The Nitro Files with Eric Bischoff

Courtesy Eric Bischoff.png

The Nitro Files with Eric Bischoff will delve into a moment from WCW’s Monday Nitro. Bischoff hosts his Bischoff on Wrestling podcast,” as well as delivers a “Controversial Video of the Week” with 120 Sports’ Nick Hausman, and plans on proving every week in the Nitro Files that the “truth is out there.”

Chris Jericho has entertained the past two weeks on Raw by talking incessantly about writing a list.

Eric Bischoff recalls Jericho’s original list, which debuted on Nitro eighteen years ago on March 30, 1998.

“That idea originated with Glenn Gilbertti, aka the Disco Inferno,” said Bischoff, who was WCW’s president during the zenith of Nitro’s success. “I just spoke with Chris Jericho, and he told me it was really Disco’s idea to come up with that segment and to roll through the commercial break.”

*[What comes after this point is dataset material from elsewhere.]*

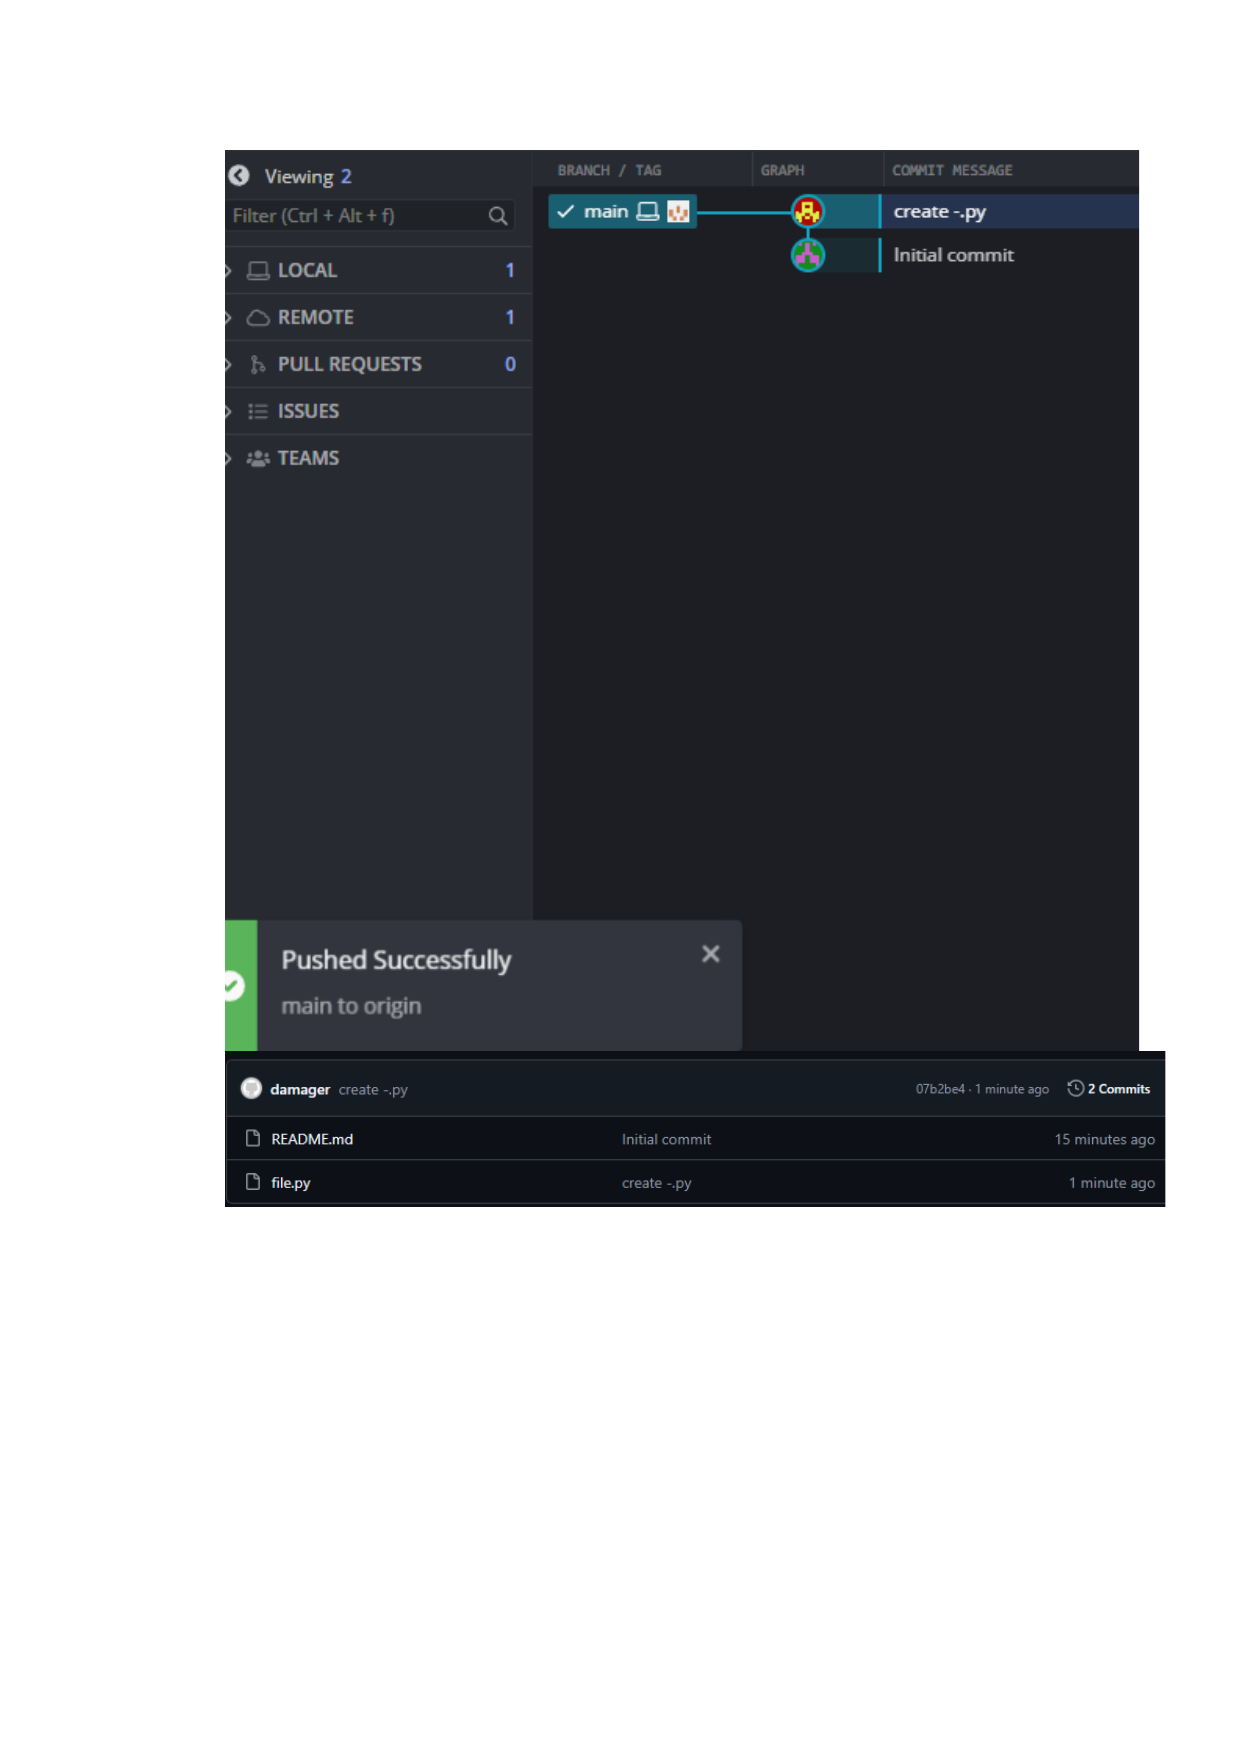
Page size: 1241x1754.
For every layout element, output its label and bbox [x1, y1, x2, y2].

Jericho, who was WCW’s Cruiserweight champion at the time, was building his feud with Dean Malenko, who proudly called himself “The Man of 1,000 Holds.” After defeating Marty Jannetty, Jericho cut a promo—one that extended through a commercial break and into a second segment—one-upping Malenko as “The Man of 1,004 Holds.” Naturally, Jericho then proceeded to read the list.

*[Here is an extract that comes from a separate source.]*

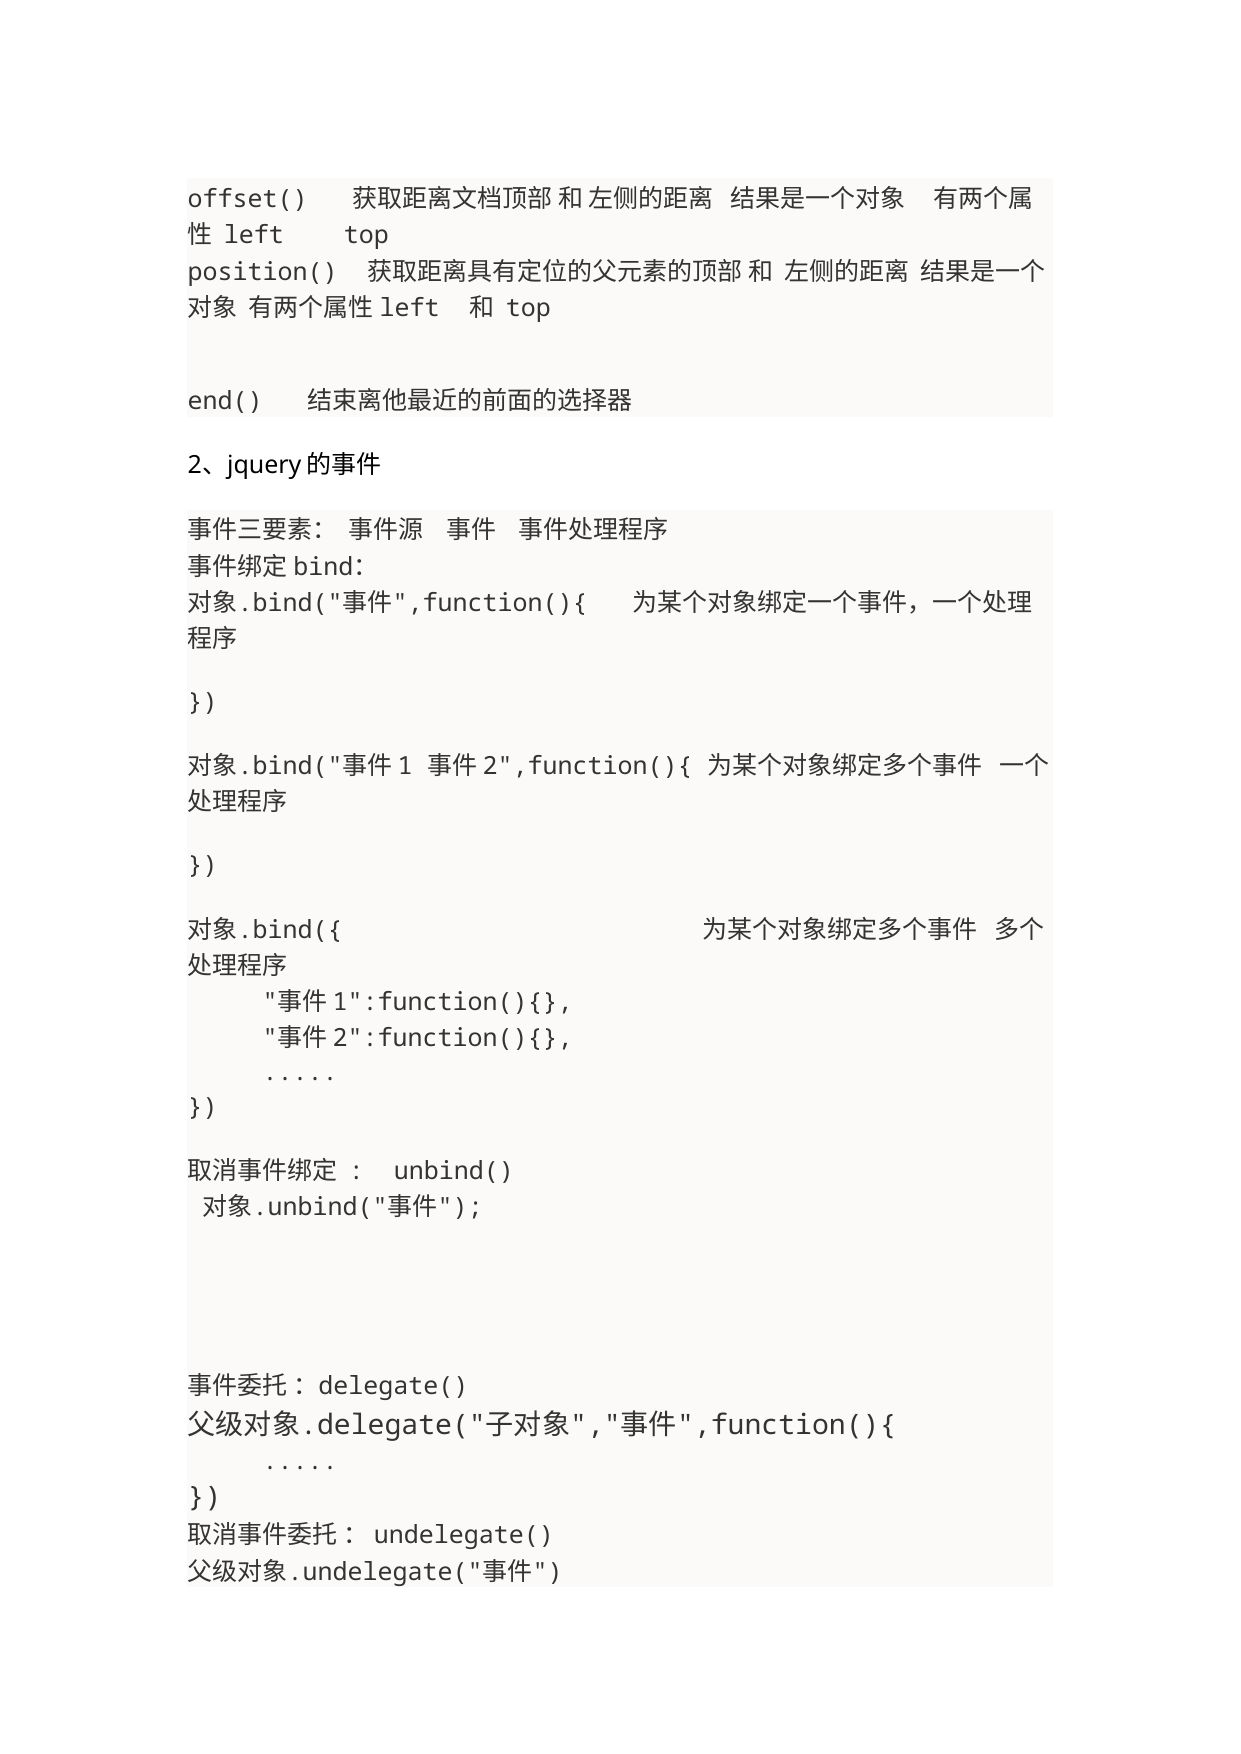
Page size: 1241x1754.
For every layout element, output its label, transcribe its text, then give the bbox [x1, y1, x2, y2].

“The credit behind ‘The List’ goes to Disco Inferno, Terry Taylor, Raven, and Mark Madden from the Pittsburgh Post-Gazette, as well as, of course, Chris Jericho,” said Bischoff. “They knew the storyline, they knew the angle, and they knew what we were trying to get across. Throughout the day, during pre-production, they were bouncing around ideas all afternoon, and they created a great way to position Chris against Dean Malenko.